Purification and characterization of a catalytically active human liver UDP-glucuronosyltransferase expressed as a fusion protein in E. coli.

The purification and the characterization of functional human liver UDP-glucuronosyltransferase 2B4 produced as a Staphylococcus aureus protein A fusion protein in E. coli are described. The purified fusion protein was able to catalyze the glucuronidation of hyodeoxycholic acid, the major substrate described for this isoform to date. The effects of the amount and the nature of the phospholipids upon reconstitution into phospholipid micelles were investigated. Apparent determined Km values for hyodeoxycholic acid and UDP-glucuronic acid were 0.55 and 0.43 mM, respectively. Moreover, photoaffinity labelling of the fusion protein with a photoactivatable analog of UDP-glucuronic acid strongly suggested that this recombinant protein exhibited similar binding properties as the microsomal protein, which emphasizes its use for further structural analyses.

A novel UDP-Glc-specific glucosyltransferase catalyzing the biosynthesis of 6-O-glucosides of bile acids in human liver microsomes.

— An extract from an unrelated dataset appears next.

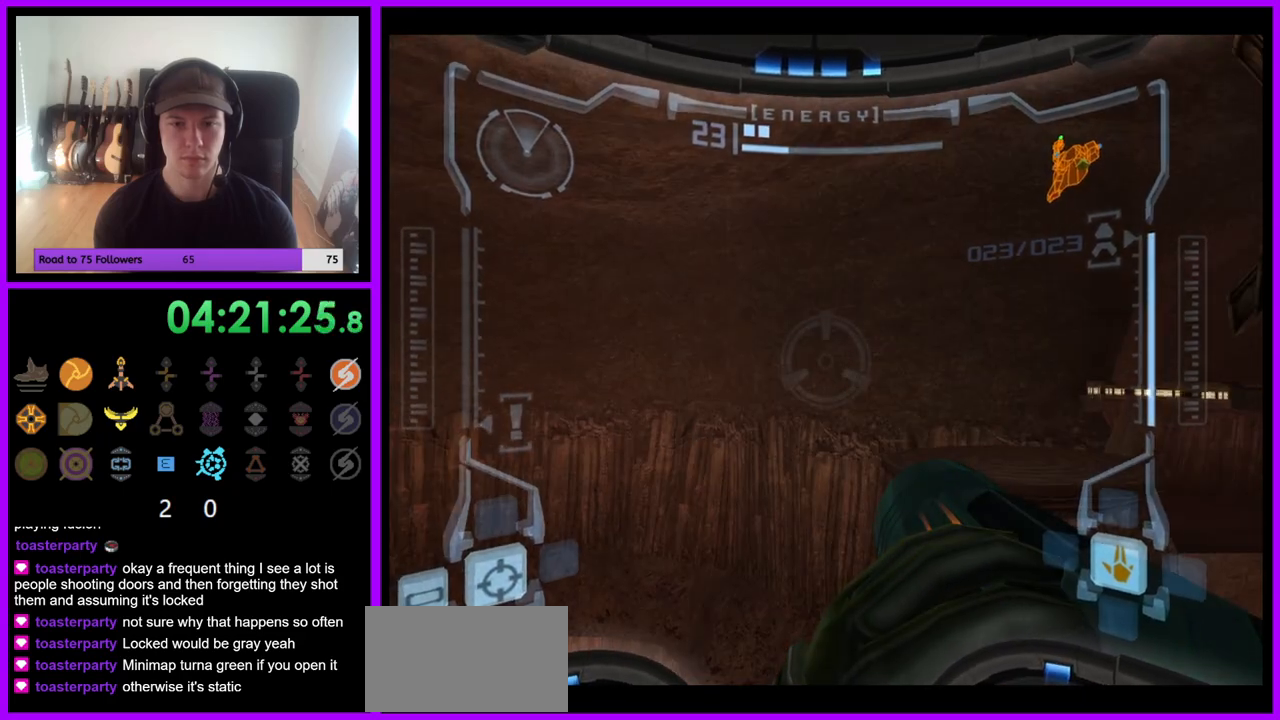
{"dt_ms": 500, "buttons": ["R1"], "left_stick": "center", "right_stick": "center", "events": []}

Two active site-directed photoaffinity analogs, 5-[beta-32P]azido-UDP-glucuronic acid and 5-[beta-32P]azido-UDP-glucose, were used for the characterization of UDP-sugar-utilizing enzymes in human liver microsomes. Both compounds were recognized by human microsomal proteins: major photolabeled bands of 50-56 kDa were detected. Both photoincorporations were competitively decreased by increasing concentrations of either UDP-Glc or UDP-GlcUA, indicating a high affinity for both nucleotides. The patterns of photoaffinity labeling in the 50-56-kDa range by the two probes were significantly different, indicating the presence of different UDP-GlcUA- and UDP-Glc-specific enzymes of similar molecular mass. The presence of a UDP-Glc-dependent transferase was confirmed by the identification of an enzymatic activity catalyzing the formation of glucosides of the 6 alpha-hydroxylated bile acid hyodeoxycholic acid (3 alpha, 6 alpha-diOH (HDCA)) in the presence of UDP-Glc. The specific activity of 1.5-3.2 nmol/min/mg of protein was similar to that of 6 alpha-glucuronidation of HDCA. The apparent Km for UDP-Glc estimated with HDCA was 280 microM, and the formation of HDCA glucosides was strongly inhibited by UDP-GlcUA (apparent Ki = 7 microM). Evidence is presented that HDCA-specific UDP-glucuronosyltransferase (clone UGT2B4) expressed in V79 cells is not involved in glucosidation of HDCA and is not photolabeled with 5-[beta-32P]azido-UDP-Glc. Rigorous structure identification of the biosynthetic product proved that HDCA was glucosidated at the 6-position. Thus, this UDP-Glc-dependent activity catalyzing the biosynthesis of 6-O-glucosides of 6 alpha-hydroxylated bile acids represents a new pathway in the metabolism of these bile acids.